Task to complete: Please report every line in the entries that contains the string "index".

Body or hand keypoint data
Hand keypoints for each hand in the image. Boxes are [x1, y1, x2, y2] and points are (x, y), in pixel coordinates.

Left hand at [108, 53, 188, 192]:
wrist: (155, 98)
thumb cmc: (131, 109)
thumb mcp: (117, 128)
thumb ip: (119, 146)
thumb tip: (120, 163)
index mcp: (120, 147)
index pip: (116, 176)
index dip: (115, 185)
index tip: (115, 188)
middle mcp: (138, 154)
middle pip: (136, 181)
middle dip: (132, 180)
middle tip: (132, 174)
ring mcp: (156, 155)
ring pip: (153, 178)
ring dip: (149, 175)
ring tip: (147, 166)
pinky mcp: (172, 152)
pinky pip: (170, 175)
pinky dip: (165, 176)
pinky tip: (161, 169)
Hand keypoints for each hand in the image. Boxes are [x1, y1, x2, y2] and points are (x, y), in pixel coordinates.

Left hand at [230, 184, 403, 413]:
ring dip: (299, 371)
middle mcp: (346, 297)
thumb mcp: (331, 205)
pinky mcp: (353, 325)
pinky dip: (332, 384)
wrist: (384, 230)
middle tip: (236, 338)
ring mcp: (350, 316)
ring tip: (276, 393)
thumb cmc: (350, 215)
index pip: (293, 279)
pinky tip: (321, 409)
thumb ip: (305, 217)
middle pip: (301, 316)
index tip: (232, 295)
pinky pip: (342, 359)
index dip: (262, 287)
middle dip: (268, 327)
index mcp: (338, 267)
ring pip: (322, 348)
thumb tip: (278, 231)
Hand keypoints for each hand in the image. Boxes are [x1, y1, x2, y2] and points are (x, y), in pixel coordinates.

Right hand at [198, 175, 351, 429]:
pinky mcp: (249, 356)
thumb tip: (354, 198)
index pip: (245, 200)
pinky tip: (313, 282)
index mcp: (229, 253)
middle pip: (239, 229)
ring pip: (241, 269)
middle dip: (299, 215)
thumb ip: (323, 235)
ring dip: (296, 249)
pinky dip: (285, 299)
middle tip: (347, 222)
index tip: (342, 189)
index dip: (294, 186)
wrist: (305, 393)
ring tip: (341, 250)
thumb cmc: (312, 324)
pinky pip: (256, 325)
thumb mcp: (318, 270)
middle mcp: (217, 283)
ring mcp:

Solution to this task:
index mcp: (120, 147)
index pip: (116, 176)
index dip: (115, 185)
index tip: (115, 188)
index pip: (293, 279)
index tip: (232, 295)
index dip: (262, 287)
index mcp: (338, 267)
index pip: (245, 200)
index mcp: (229, 253)
index tip: (342, 189)
index dip: (294, 186)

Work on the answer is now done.